Berufungsentscheidung - Steuer (Referent) des UFSW vom 25.03.2011, RV/1253-W/10

Anspruchszinsen - Einwendungen gegen den Abgabenanspruch.

Rechtssätze

Keine Rechtssätze vorhanden

Entscheidungstext

Der Unabhängige Finanzsenat hat über die Berufung des Bw., vertreten durch Ernst & Young Steuerberatungs- und Wirtschaftsprüfungsgesellschaft m.b.H., 1220 Wien, Wagramer Straße 19, IZD-Tower, vom 7. April 2010 gegen den Bescheid des Finanzamtes Wien 6/7/15 vom 15. März 2010 betreffend Anspruchszinsen 2008 (§ 205 BAO) entschieden:

Die Berufung wird als unbegründet abgewiesen.

Der angefochtene Bescheid bleibt unverändert.

Entscheidungsgründe

Mit Bescheiden vom 15. März 2010 setzte das Finanzamt für den Zeitraum 1. Oktober 2009 bis 15. März 2010 Anspruchszinsen 2008 in Höhe von € 409,80 fest.

In der dagegen rechtzeitig eingebrachten Berufungen wandte sich der Berufungswerber (Bw.) gegen die Nachforderung der zugrunde liegenden Einkommensteuer, ohne Einwendungen gegen die angefochtenen Anspruchszinsen vorzubringen.

Über die Berufung wurde erwogen:

Gemäß § 205 Abs. 1 BAO sind Differenzbeträge an Einkommensteuer und Körperschaftsteuer, die sich aus den Abgabenbescheiden unter Außerachtlassung von Anzahlungen, nach Gegenüberstellung mit Vorauszahlungen oder mit der bisher festgesetzt gewesenen Abgabe ergeben, für den Zeitraum ab 1. Oktober des dem Jahr des Entstehens des Abgabenanspruchs folgenden Jahres bis zum Zeitpunkt der Bekanntgabe dieser Bescheide zu verzinsen. Gemäß § 205 Abs. 2 BAO betragen die Anspruchszinsen pro Jahr 2 % über dem Basiszinssatz und sind für einen Zeitraum von höchstens 48 Monaten festzusetzen. Anspruchszinsen, die den Betrag von € 50,00 nicht erreichen, sind nicht festzusetzen.

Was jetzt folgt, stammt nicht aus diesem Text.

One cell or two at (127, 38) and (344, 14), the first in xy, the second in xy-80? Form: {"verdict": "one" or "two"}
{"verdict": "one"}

Der Bestreitung der Anspruchszinsen lediglich auf Grund einer Unrichtigkeit des Einkommensteuerbescheides ist zu entgegnen, dass Anspruchszinsenbescheide an die Höhe der im Bescheidspruch des Einkommensteuerbescheides ausgewiesenen Nachforderung oder Gutschrift gebunden sind. Wegen dieser Bindung ist der Zinsenbescheid nicht (mit Aussicht auf Erfolg) mit der Begründung anfechtbar, der maßgebende Einkommensteuerbescheid sei inhaltlich rechtswidrig.

Erweist sich der Stammabgabenbescheid nachträglich als rechtswidrig und wird er entsprechend abgeändert (oder aufgehoben), so wird diesem Umstand mit einem an den Abänderungsbescheid (Aufhebungsbescheid) gebundenen Zinsenbescheid Rechnung getragen (z.B. Gutschriftszinsen als Folge des Wegfalles einer rechtswidrigen Nachforderung). Es ergeht ein weiterer Zinsenbescheid, daher erfolgt keine Abänderung des ursprünglichen Zinsenbescheides (vgl. Ritz, BAO-Handbuch, 128).

Das Berufungsvorbringen bezieht sich ausschließlich auf den Inhalt des Einkommensteuerbescheides 2008, wobei im Wesentlichen die Berücksichtigung eines berichtigten Lohnzettels 2008 sowie die Anrechnung der aufgrund einer Entsendung des Dienstnehmers angefallenen italienischen Steuer beantragt wird.

Diese Einwendungen waren nicht geeignet, die Rechtmäßigkeit der Festsetzung von Anspruchszinsen in Frage zu stellen.

Darüber hinaus wurden keine Gründe vorgebracht, die eine Rechtswidrigkeit der gegenständlichen Anspruchszinsenbescheide aufzuzeigen konnten.

Die Berufung war daher als unbegründet abzuweisen.